Cumhurbaşkanı Reisi, muhtemelen dini liderliğin izni ile ya da onlara mutlak biatını göstermek için rejimin bu temel yaklaşımını tehditkar tonda dile getirmişti.
İlk tespitlerde kötü hava koşulları ve teknik eksikliklere bağlanan kazada, bir yandan Cumhurbaşkanı Reisi ile birlikte Dışişleri Bakanı, Tebriz İmamı ve Doğu Azerbaycan Valisi’nin aynı helikopterde seyahat ediyor olması zihinleri kurcalarken, uçuş rotası, kazanın oluş şekli, arama kurtarma sürecindeki gri alanlarla birlikte ülke içi çekişmeler ve bölgesel siyasal gerilim suikast iddiaları dahil birçok komplo teorisini besledi.
Kazaya ilişkin bilinmeyenlerin ve kamuoyundan saklananların aydınlatılması giderek daha fazla önem kazansa da, genel siyasi yapıda değişim olup olmayacağı, ne yöne evrilme olabileceği belki ilk işaretini, bu ay sonunda yapılacak Cumhurbaşkanlığı seçimlerinde verecektir.
Elbette seçimlerin, İslam Cumhuriyeti’nin temel ideolojik çerçevesinin dışına taşamayacağı, gerçek gücün yine ruhani liderlikte olacağı muhakkaktır.
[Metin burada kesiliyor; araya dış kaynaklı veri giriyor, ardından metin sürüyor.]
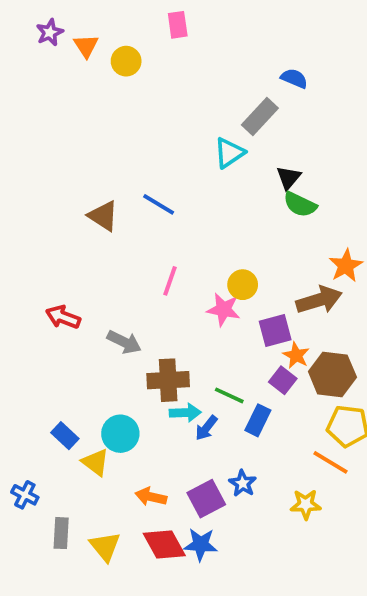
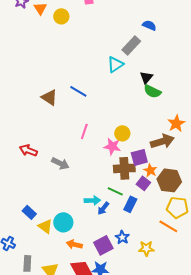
brown cross: (168, 380) -> (124, 168), moved
cyan circle: (120, 434) -> (63, 222), moved
yellow star: (306, 504) -> (146, 248), moved

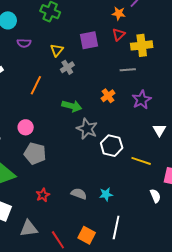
Seçilecek cumhurbaşkanın toplumsal taleplere kulak veren daha ılımlı bir düzene mi, yoksa Reisi’nin toplumsal öfkeyi arttıran tehditkar çizgisinde mi olacağı veya el yükseltip, daha despot uygulamalara mı evrileceği yeni dönemi şekillendirecektir.
28 Haziran’da yapılacak seçimlerde, daha önceki iki başvurusu Anayasayı Koruyucular Konseyi tarafından veto edilmiş olan, bu defa kabul edilmesi halinde eski Cumhurbaşkanı Ahmedinejad’ın yanı sıra iki kadın adayın da yarışması beklenmekte.
Bir yanda 40 yıllık İslami yönetimin olmazsa olmazları, diğer yanda hayat tarzına müdahaleye kitlesel karşı duruş ve iç siyasi entrikalar ile uluslararası tehditlerle aynı anda cebelleşen İran ideolojik çıkmazının hangi siyasi denkleme oturacağı merak konusudur.
Tercih edilecek denklemin rengi, Mollaların gelecekteki yönetim stratejisi ile birlikte Reisi kazası muammasına ilişkin de ipuçları verebilecektir.